La verificación realizada por una comisión técnica permitió constatar faenas extractivas en un área que no cuenta con derecho minero vigente. Durante el recorrido, los fiscalizadores identificaron varias bocaminas distribuidas en distintos puntos del terreno, además de herramientas de trabajo, señalización operativa y movimiento reciente de material rocoso, elementos que confirmaron la existencia de actividad minera en curso.
Tras cotejar la información legal y territorial, la AJAM estableció que parte del sector intervenido carecía de la autorización correspondiente. Ese hallazgo fue considerado un antecedente clave para impulsar la acción penal, enmarcada en el artículo 232 del Código Penal, que sanciona el aprovechamiento ilícito de yacimientos.

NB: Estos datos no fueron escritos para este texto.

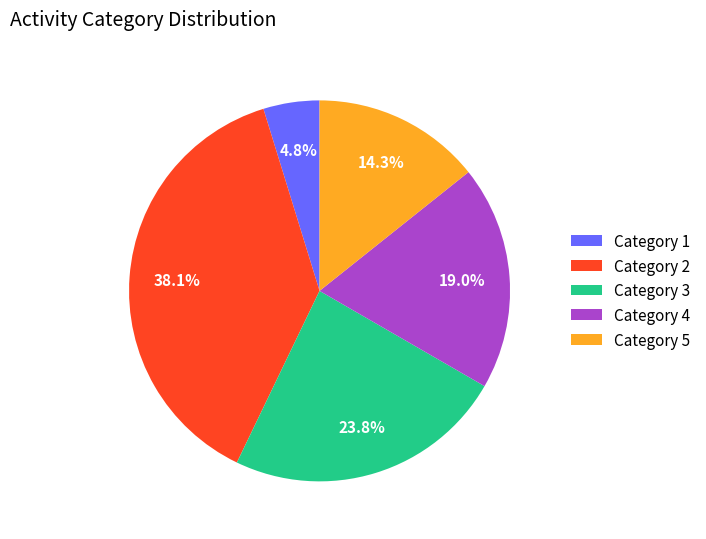

Which has a higher value, Category 4 or Category 5?

Category 4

El director de la AJAM Cochabamba, Daniel Gonzales Mendoza, subrayó que la institución tiene la obligación de actuar cuando una actividad minera se desarrolla sin respaldo legal. En ese sentido, explicó que corresponde intervenir, suspender las labores y poner los hechos en conocimiento de las autoridades competentes.
Con la paralización inmediata de las actividades y el inicio de las acciones judiciales, la entidad ratificó que mantendrá sus tareas de control y fiscalización en toda su jurisdicción, con el objetivo de frenar la minería no autorizada y asegurar que el aprovechamiento de los recursos minerales se realice dentro del marco legal vigente.